Only a few case reports in the literature have reported instances of ruptured AMLs. Tajiri et al. reported a case of a 70-year-old woman with a previously diagnosed renal AML that remained stable for 2 years before rupturing, leading to hemodynamic instability. Contrast-enhanced CT revealed a large retroperitoneal hematoma (11 × 14 × 20 cm) with active contrast extravasation from a newly developed microaneurysm. Angiography confirmed the bleeding source, which was successfully embolized with an NBCA-lipiodol mixture. Postprocedure imaging showed cessation of hemorrhage and shrinkage of the hematoma [13]. Abdurabu et al. reported a case of a 44-year-old male with a ruptured renal AML presenting as a large perinephric hematoma, confirmed on contrast-enhanced CT, which showed an exophytic renal lesion with peripheral vascularity and contrast extravasation. Digital subtraction angiography (DSA) identified abnormal vascular structures, guiding successful angioembolization with coil and gel foam occlusion [14]. Khor et al. reported a case of a 30-year-old pregnant woman with a ruptured 76 × 65 mm AML, diagnosed via MRI showing perinephric hematoma and active bleeding. Angiography confirmed abnormal feeding arteries with contrast extravasation, and subsequent angioembolization successfully controlled the hemorrhage while preserving renal function [15]. These cases, alongside our report, highlight the versatility of imaging and TAE in diagnosing and managing AMLs across diverse clinical scenarios, including larger tumors and high-risk patient populations.
This case adds to the limited literature on ruptured renal AMLs in young females, showing the efficacy of TAE as a life- and kidney-preserving intervention. By highlighting a successful conservative-to-interventional approach, our report highlights the importance of early imaging and supports TAE as a nephron-sparing option. In addition to preserving renal function, TAE also mitigates the risk of life-threatening complications such as Wunderlich syndrome [15], offering clinicians a practical reference for managing similar high-risk cases.
Conclusion
This case of a ruptured AML in an adult female patient treated with TAE highlights the importance of considering renal AML as a potential cause of spontaneous hemorrhage in patients presenting with abdominal pain and hematuria. Imaging, close monitoring, and timely TAE can effectively manage rupture while preserving renal function and avoiding unnecessary surgery.
Ethical approval
Local ethics committees don’t require ethical approval to report such cases.
Patient consent
The authors declare that they have obtained written informed consent prior to writing the article, including permission for publication of the images and clinical data included herein.

* Problem description:
Using the ruptured renal AML report, explain in one to three sentences why the authors call TAE a useful option for high-risk cases like theirs.

* Data:

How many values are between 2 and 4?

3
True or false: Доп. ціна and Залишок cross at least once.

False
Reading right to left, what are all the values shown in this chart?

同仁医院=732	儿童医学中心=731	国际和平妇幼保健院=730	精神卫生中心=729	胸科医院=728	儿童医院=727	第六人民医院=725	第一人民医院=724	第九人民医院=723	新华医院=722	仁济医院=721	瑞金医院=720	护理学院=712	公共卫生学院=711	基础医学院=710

* Solution for this task:
TAE can stop the bleeding from a ruptured AML while preserving renal function and avoiding unnecessary surgery. It also lowers the risk of life-threatening complications such as Wunderlich syndrome. This gives clinicians a practical reference for managing similar high-risk cases.